▸ **Requirements**
Return every line of the data below verbatim.

=== Listed records ===

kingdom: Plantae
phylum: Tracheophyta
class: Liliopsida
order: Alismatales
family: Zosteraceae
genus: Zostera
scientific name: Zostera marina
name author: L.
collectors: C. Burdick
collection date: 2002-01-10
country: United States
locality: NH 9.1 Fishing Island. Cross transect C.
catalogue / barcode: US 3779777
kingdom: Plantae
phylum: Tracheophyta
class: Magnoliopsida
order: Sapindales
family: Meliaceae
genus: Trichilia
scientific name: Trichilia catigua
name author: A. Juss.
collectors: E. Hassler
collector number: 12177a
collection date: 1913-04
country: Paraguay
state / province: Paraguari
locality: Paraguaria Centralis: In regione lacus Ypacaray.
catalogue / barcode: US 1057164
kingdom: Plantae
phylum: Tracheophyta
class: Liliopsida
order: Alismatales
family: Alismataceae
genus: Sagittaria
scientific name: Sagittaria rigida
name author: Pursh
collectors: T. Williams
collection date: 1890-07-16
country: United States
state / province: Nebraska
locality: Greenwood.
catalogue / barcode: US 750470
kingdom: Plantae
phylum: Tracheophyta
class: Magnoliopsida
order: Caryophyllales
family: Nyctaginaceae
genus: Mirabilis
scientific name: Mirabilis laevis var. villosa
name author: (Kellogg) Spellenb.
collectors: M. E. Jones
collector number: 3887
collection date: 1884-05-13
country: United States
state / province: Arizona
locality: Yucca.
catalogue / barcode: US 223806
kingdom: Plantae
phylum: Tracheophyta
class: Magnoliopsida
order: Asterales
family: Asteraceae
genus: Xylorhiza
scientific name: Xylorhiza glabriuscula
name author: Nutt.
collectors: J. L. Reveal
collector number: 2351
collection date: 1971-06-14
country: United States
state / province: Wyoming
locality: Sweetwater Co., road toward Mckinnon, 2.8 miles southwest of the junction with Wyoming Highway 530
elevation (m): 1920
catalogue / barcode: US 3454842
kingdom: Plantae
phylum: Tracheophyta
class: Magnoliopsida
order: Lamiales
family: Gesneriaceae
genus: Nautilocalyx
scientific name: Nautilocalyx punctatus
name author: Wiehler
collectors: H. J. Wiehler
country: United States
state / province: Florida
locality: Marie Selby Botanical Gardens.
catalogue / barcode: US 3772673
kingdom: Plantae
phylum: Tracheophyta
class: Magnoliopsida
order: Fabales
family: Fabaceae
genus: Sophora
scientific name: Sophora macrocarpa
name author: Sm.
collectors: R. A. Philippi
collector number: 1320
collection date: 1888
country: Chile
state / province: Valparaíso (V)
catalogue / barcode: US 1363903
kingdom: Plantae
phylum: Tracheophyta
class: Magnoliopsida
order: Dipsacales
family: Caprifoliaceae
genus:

===

▸ **Correct output**
kingdom: Plantae
phylum: Tracheophyta
class: Liliopsida
order: Alismatales
family: Zosteraceae
genus: Zostera
scientific name: Zostera marina
name author: L.
collectors: C. Burdick
collection date: 2002-01-10
country: United States
locality: NH 9.1 Fishing Island. Cross transect C.
catalogue / barcode: US 3779777
kingdom: Plantae
phylum: Tracheophyta
class: Magnoliopsida
order: Sapindales
family: Meliaceae
genus: Trichilia
scientific name: Trichilia catigua
name author: A. Juss.
collectors: E. Hassler
collector number: 12177a
collection date: 1913-04
country: Paraguay
state / province: Paraguari
locality: Paraguaria Centralis: In regione lacus Ypacaray.
catalogue / barcode: US 1057164
kingdom: Plantae
phylum: Tracheophyta
class: Liliopsida
order: Alismatales
family: Alismataceae
genus: Sagittaria
scientific name: Sagittaria rigida
name author: Pursh
collectors: T. Williams
collection date: 1890-07-16
country: United States
state / province: Nebraska
locality: Greenwood.
catalogue / barcode: US 750470
kingdom: Plantae
phylum: Tracheophyta
class: Magnoliopsida
order: Caryophyllales
family: Nyctaginaceae
genus: Mirabilis
scientific name: Mirabilis laevis var. villosa
name author: (Kellogg) Spellenb.
collectors: M. E. Jones
collector number: 3887
collection date: 1884-05-13
country: United States
state / province: Arizona
locality: Yucca.
catalogue / barcode: US 223806
kingdom: Plantae
phylum: Tracheophyta
class: Magnoliopsida
order: Asterales
family: Asteraceae
genus: Xylorhiza
scientific name: Xylorhiza glabriuscula
name author: Nutt.
collectors: J. L. Reveal
collector number: 2351
collection date: 1971-06-14
country: United States
state / province: Wyoming
locality: Sweetwater Co., road toward Mckinnon, 2.8 miles southwest of the junction with Wyoming Highway 530
elevation (m): 1920
catalogue / barcode: US 3454842
kingdom: Plantae
phylum: Tracheophyta
class: Magnoliopsida
order: Lamiales
family: Gesneriaceae
genus: Nautilocalyx
scientific name: Nautilocalyx punctatus
name author: Wiehler
collectors: H. J. Wiehler
country: United States
state / province: Florida
locality: Marie Selby Botanical Gardens.
catalogue / barcode: US 3772673
kingdom: Plantae
phylum: Tracheophyta
class: Magnoliopsida
order: Fabales
family: Fabaceae
genus: Sophora
scientific name: Sophora macrocarpa
name author: Sm.
collectors: R. A. Philippi
collector number: 1320
collection date: 1888
country: Chile
state / province: Valparaíso (V)
catalogue / barcode: US 1363903
kingdom: Plantae
phylum: Tracheophyta
class: Magnoliopsida
order: Dipsacales
family: Caprifoliaceae
genus:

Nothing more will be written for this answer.